Greenwing · 01/09/2010 10:00

Being there on the first day of school is no big deal but how you feel about it is a very, very big deal. This event (which most posters agree is nothing to get worked up about) could become a thorn in the side of your relationship. You seem sensitive about it because your DS is from a previous relationship and you are protective of him. You sound jealous that your DP would come to DD's first day. That is the issue you need to address together and which you need to deal with for all your sakes.

We did photos in school uniform with lunch box and book bag in hand on the front door step. DH a teacher so no chance of him being there. We bought ours a present to unwrap at the end of the day - a plastic lion for one and a spiderman dressing up suit for another!

Hope DS has a wonderful day. Good luck

weegiemum · 01/09/2010 10:02

I haven't read the whole thread, but on my children's first day at school they got on the bus that came for them.

They got on fine, I picked them up at lunchtime.

Needing 2 parents there is way OTT. Mine just got on, like all the other kids who need bus transport, and were totally fine!

Shaz10 · 01/09/2010 10:06

You should read the whole thread really. It's not about that any more.
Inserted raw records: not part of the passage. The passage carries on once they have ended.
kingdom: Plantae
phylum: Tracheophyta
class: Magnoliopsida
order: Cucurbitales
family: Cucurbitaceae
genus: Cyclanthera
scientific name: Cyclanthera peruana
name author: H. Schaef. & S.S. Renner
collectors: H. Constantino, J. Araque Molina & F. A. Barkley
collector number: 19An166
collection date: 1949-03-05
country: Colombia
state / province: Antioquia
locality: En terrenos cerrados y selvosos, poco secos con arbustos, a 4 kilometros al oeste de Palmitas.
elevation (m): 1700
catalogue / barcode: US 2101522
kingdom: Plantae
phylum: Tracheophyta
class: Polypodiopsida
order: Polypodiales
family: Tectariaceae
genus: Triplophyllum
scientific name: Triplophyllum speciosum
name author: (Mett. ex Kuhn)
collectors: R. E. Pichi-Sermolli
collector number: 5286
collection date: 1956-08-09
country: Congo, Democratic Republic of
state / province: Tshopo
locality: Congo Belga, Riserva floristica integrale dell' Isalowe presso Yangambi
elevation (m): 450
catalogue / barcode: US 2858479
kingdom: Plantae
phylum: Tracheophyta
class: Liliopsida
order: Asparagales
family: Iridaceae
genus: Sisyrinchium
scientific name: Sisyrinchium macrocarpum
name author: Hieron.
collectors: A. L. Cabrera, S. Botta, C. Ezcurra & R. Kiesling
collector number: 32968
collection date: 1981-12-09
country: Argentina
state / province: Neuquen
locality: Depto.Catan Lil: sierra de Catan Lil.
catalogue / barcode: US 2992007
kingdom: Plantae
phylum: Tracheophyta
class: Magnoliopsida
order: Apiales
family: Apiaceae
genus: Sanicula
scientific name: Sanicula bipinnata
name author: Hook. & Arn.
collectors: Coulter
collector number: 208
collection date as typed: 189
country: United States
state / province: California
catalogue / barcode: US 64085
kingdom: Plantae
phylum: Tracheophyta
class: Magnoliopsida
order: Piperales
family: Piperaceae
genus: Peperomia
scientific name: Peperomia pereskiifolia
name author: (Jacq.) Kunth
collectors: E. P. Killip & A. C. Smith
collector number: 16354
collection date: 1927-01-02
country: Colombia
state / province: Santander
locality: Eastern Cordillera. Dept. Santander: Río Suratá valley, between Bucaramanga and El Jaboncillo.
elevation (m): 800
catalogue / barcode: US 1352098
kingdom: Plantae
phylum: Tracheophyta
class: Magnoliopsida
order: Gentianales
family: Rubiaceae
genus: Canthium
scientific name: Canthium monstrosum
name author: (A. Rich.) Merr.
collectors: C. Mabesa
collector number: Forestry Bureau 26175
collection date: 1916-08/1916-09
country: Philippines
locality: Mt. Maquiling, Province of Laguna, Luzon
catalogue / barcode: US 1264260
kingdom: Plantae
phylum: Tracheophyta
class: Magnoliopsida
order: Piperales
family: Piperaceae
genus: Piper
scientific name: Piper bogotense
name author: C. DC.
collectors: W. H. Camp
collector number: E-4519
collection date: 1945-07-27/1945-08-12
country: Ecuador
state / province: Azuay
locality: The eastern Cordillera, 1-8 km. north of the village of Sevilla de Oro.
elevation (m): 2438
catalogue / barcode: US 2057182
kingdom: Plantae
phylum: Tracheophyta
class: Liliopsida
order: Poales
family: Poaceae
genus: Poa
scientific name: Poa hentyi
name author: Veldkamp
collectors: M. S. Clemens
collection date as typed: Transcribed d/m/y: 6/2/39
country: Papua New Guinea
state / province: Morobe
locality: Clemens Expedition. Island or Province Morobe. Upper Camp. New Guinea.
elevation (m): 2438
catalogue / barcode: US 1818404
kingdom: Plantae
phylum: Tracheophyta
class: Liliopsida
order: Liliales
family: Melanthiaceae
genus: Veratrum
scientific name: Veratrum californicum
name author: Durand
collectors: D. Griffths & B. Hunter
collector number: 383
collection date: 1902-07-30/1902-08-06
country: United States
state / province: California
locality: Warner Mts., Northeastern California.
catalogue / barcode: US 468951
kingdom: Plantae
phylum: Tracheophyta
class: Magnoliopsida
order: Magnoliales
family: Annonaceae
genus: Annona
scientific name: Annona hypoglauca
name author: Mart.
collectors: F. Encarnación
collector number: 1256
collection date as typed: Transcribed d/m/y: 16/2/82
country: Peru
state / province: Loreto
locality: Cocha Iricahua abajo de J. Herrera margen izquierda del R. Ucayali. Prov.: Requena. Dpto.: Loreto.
Morloth · 01/09/2010 10:12

He can't help that he loves his DD more but he can ensure that DS and DD never know that by treating them equally. (He won't be doing DD any favours by treating her "better", sounds like a great way to crete seething resentment etc)

So if he is intending to be at DD's first day then I would go ahead and insist that he is there for DS's and put a brave face on it for your DS's sake.

Much bigger issues of course, I think you guys really need to talk this out.

weegiemum · 01/09/2010 10:21

Ok have now read the whole thread.

Can't remember who it was, but some one said :

"It is completely normal to be very emotional about your child starting school for the first time, and to feel a bit hysterical and upset and even scared. Tearfulness is also par for the course. I think you are full of emotion, end of an era and all that, don't know what to do with all your anxiety"

Really?????

I didn't feel like this. It never occured to me that I should! I also know no-one who has felt like this!!! All my children go to a school with predominantly bus transport. We are advised on the first day to put our children on the bus as will happen every other day. This was done with ceremony and a lot of waving off, but all my children arrived at school on the first day on their on and had a great time!!

I wasn't tearful, anxious, full of emotion, hysterical, upset, scared. This is NOT normal!

Other people have talked about 'tea and tissue' sessions in the school following drop off. WTF? Drop your dc off, go home or go to work! It's just starting school!!

I have 3 dc now in p6, 4 and 3 and they have all handled starting school as no big deal. It is only as big a deal as you make it!

rubyrubyruby · 01/09/2010 10:25

This reply has been deleted

Message withdrawn at poster's request.

weegiemum · 01/09/2010 10:26

Seriously - normal to be hysterical when your child starts school?

I admit I was a little emotional about them moving on to the "next stage" in life, but hysterical? Give me strength!!!

rubyrubyruby · 01/09/2010 10:32

This reply has been deleted

Message withdrawn at poster's request.

2rebecca · 01/09/2010 10:33

We weren't at all hysterical. We both worked part time though. Maybe the SAHMs get hysterical more as it's a major life event for them as much as their kids.
If kids have been to nursery/preschool though I'm surprised so many mums find school so different.